Mandela's Orb-Web Spider
- Conservation status: Least Concern (SANBI Red List)

Scientific classification
- Kingdom: Animalia
- Phylum: Arthropoda
- Subphylum: Chelicerata
- Class: Arachnida
- Order: Araneae
- Infraorder: Araneomorphae
- Family: Araneidae
- Genus: Singafrotypa
- Species: S. mandela
- Binomial name: Singafrotypa mandela Kuntner & Hormiga, 2002

= Singafrotypa mandela =

- Authority: Kuntner & Hormiga, 2002
- Conservation status: LC

Species of spider

Singafrotypa mandela is a species of spider in the family Araneidae. It is a South African endemic commonly known as Mandela's orb-web spider.

==Distribution==
Singafrotypa mandela is endemic to South Africa. It has been recorded from KwaZulu-Natal, Limpopo, and Western Cape.

==Habitat and ecology==

The species inhabits altitudes ranging from 9 to 1,148 m above sea level and has been sampled from the Fynbos and Savanna biomes. The natural history of Singafrotypa mandela is unknown, though its cylindrical body with advanced spinnerets might suggest utilization of rolled leaves or grass stems as a retreat on the web.

==Conservation==
Singafrotypa mandela is listed as Least Concern by the South African National Biodiversity Institute.
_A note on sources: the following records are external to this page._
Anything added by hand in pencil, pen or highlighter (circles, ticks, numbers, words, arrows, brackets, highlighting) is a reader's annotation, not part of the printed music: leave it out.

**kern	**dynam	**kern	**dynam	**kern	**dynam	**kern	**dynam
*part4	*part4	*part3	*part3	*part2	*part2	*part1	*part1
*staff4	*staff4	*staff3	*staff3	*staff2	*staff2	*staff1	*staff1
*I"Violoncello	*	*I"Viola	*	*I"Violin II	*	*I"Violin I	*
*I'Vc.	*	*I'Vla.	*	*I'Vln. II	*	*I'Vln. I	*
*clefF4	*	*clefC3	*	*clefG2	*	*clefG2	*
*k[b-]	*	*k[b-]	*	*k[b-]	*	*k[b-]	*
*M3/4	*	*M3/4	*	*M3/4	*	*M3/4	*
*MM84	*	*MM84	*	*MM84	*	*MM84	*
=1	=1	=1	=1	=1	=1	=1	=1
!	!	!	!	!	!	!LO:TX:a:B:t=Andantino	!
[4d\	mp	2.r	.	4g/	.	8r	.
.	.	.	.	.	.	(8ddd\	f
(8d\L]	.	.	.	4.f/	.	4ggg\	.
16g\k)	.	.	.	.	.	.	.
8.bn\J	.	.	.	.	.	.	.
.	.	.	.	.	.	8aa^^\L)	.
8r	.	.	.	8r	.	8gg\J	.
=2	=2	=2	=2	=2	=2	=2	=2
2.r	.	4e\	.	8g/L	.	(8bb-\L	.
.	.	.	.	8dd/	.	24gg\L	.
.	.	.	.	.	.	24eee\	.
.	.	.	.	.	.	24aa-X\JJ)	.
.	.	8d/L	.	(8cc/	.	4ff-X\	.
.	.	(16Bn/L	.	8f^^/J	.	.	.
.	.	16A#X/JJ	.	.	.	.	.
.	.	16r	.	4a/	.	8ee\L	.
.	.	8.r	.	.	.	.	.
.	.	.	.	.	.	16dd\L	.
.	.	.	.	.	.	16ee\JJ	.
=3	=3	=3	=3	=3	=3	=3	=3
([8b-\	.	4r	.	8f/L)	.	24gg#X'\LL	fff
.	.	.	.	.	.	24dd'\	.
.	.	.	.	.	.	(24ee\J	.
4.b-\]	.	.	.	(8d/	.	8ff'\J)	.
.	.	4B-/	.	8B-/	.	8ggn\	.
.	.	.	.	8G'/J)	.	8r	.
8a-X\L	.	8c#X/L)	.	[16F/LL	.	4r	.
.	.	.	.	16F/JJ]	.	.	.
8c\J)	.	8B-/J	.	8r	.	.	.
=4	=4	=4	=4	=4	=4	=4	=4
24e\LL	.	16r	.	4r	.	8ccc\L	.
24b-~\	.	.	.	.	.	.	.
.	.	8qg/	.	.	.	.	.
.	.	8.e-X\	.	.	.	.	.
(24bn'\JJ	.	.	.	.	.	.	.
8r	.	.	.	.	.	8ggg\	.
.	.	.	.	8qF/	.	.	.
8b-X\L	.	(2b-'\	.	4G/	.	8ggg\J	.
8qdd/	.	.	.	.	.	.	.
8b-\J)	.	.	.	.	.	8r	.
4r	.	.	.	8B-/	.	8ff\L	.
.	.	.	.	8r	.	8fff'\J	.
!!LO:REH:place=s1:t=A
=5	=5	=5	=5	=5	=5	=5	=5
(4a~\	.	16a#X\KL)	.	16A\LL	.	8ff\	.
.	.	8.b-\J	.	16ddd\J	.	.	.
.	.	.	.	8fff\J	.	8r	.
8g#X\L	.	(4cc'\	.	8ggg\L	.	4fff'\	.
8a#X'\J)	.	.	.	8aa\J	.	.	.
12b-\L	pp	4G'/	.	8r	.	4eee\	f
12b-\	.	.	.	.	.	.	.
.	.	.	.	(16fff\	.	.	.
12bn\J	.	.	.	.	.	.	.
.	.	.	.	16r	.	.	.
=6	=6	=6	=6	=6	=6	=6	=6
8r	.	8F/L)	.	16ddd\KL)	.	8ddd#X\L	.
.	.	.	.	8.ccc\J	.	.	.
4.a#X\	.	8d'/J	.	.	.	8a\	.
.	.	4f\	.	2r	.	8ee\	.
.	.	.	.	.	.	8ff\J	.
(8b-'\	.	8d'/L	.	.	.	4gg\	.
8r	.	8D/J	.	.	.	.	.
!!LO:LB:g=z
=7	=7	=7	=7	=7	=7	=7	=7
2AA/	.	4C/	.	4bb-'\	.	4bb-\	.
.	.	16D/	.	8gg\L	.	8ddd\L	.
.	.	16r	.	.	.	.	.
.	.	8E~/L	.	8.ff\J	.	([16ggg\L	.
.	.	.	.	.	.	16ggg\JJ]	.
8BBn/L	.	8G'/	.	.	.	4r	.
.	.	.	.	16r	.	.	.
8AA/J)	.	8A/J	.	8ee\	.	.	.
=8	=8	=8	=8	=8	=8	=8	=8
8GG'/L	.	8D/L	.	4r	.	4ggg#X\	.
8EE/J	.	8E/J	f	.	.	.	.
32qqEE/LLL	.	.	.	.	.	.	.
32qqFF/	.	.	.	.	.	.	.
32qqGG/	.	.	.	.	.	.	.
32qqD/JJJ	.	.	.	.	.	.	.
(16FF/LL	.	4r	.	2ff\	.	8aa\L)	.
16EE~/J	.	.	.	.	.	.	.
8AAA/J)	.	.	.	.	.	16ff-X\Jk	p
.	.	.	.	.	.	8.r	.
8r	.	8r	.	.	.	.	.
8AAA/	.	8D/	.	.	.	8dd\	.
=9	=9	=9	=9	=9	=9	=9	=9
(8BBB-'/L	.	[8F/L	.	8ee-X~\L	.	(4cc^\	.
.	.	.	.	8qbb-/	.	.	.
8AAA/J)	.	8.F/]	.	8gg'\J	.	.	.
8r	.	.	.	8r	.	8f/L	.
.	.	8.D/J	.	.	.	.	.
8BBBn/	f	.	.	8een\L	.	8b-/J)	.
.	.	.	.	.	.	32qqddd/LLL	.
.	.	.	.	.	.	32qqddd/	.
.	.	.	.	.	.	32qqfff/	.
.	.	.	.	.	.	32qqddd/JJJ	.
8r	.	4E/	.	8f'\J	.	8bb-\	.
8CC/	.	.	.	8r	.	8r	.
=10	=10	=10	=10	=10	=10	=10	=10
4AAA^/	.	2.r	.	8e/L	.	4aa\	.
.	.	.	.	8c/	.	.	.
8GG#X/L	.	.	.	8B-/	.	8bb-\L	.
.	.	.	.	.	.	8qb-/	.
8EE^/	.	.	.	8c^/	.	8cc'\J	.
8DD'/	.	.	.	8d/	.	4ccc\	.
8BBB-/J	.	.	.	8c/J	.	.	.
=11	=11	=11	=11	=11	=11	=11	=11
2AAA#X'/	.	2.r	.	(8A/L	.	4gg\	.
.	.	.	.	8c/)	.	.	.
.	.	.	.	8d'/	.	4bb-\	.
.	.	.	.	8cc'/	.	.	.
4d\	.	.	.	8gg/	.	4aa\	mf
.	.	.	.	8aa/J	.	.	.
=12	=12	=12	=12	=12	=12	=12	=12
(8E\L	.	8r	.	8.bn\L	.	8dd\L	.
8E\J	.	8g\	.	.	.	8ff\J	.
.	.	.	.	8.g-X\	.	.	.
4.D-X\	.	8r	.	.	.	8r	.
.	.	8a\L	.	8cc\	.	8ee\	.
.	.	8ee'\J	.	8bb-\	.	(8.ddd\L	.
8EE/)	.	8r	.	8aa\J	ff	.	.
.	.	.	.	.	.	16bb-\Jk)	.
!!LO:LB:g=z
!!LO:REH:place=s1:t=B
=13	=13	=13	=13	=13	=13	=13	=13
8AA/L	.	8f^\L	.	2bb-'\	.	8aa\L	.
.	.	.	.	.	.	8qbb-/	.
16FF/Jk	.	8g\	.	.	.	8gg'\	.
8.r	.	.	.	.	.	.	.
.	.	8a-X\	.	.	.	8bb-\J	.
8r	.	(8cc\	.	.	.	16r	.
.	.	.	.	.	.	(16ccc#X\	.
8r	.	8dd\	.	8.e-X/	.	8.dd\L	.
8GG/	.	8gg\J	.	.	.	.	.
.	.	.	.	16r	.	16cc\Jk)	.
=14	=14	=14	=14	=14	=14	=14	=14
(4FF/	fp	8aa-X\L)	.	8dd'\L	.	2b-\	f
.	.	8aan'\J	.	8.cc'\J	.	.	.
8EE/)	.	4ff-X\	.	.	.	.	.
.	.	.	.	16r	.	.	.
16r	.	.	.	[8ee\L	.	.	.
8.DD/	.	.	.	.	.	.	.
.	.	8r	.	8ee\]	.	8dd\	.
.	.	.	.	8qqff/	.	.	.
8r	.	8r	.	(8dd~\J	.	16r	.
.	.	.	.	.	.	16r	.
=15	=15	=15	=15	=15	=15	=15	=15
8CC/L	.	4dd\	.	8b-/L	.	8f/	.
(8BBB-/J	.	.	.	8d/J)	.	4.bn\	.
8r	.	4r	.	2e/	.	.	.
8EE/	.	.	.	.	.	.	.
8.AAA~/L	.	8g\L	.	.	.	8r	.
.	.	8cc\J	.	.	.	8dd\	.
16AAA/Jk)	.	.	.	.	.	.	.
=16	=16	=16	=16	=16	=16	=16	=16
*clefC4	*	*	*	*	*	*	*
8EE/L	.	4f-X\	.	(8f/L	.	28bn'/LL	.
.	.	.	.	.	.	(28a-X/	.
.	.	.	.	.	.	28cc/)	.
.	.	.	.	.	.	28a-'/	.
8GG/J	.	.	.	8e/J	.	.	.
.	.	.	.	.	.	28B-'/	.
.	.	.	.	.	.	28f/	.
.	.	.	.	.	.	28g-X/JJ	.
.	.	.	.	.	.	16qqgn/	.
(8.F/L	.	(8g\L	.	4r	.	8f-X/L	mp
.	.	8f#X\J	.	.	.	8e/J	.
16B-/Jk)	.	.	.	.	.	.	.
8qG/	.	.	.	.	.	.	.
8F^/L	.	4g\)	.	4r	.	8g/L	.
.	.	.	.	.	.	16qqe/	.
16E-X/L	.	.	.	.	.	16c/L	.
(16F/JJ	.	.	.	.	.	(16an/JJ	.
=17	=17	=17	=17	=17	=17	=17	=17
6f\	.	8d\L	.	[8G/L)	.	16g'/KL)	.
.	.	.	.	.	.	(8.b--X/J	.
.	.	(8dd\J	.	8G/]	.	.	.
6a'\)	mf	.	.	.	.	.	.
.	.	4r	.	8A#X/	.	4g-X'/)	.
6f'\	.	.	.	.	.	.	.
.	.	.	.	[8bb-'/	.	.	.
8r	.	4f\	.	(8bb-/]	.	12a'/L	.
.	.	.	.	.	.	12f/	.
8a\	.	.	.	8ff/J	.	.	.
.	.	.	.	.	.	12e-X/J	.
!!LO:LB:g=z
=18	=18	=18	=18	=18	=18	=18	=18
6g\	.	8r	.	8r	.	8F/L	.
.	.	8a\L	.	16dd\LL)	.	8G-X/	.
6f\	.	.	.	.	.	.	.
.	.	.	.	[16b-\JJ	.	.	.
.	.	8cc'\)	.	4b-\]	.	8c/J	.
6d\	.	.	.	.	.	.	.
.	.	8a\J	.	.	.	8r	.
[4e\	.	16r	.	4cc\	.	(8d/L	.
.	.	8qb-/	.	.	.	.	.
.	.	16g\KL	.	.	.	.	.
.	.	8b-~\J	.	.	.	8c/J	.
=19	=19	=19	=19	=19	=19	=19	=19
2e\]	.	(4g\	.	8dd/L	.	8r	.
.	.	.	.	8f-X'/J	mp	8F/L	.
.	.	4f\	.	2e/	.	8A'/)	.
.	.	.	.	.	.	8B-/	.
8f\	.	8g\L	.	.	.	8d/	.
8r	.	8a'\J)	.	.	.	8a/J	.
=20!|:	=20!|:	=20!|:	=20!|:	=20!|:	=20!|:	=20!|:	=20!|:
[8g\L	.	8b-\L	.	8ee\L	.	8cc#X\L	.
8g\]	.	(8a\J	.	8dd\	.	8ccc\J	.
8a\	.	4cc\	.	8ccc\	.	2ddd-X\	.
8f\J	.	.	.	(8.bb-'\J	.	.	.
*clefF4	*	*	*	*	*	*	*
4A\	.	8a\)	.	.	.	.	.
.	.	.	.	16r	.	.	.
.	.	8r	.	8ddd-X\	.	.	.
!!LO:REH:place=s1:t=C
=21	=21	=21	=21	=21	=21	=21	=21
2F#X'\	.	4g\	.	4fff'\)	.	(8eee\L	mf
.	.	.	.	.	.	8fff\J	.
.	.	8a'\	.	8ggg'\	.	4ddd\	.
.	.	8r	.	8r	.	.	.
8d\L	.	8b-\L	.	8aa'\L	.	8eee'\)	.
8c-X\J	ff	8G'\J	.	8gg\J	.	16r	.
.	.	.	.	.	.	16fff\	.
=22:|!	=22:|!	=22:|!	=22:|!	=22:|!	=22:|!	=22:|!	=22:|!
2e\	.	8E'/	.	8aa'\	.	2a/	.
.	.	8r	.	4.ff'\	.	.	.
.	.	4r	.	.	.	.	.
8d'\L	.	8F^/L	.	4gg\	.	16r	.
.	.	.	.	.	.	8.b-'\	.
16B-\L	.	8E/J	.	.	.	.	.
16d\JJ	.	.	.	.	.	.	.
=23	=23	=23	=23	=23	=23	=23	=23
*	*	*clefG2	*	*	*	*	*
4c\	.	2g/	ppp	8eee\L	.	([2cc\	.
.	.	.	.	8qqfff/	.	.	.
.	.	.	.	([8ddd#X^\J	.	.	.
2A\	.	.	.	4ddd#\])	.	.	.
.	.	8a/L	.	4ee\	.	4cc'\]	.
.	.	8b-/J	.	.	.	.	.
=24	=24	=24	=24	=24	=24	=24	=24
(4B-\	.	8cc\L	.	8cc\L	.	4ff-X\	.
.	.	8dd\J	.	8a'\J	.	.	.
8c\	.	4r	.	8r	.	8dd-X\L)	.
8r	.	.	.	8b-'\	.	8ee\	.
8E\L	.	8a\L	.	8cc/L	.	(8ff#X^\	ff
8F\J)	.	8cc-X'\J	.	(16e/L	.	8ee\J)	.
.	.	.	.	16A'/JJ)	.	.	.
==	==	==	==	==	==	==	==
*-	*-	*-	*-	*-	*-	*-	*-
The species is probably under collected and is suspected to occur in more localities. It is protected in Mkuze Game Reserve and Table Mountain National Park.

==Etymology==
This species is named in honor of Nelson Mandela.

==Taxonomy==
The species was originally described by Kuntner & Hormiga in 2002 from Cape Town. The species is known only from females.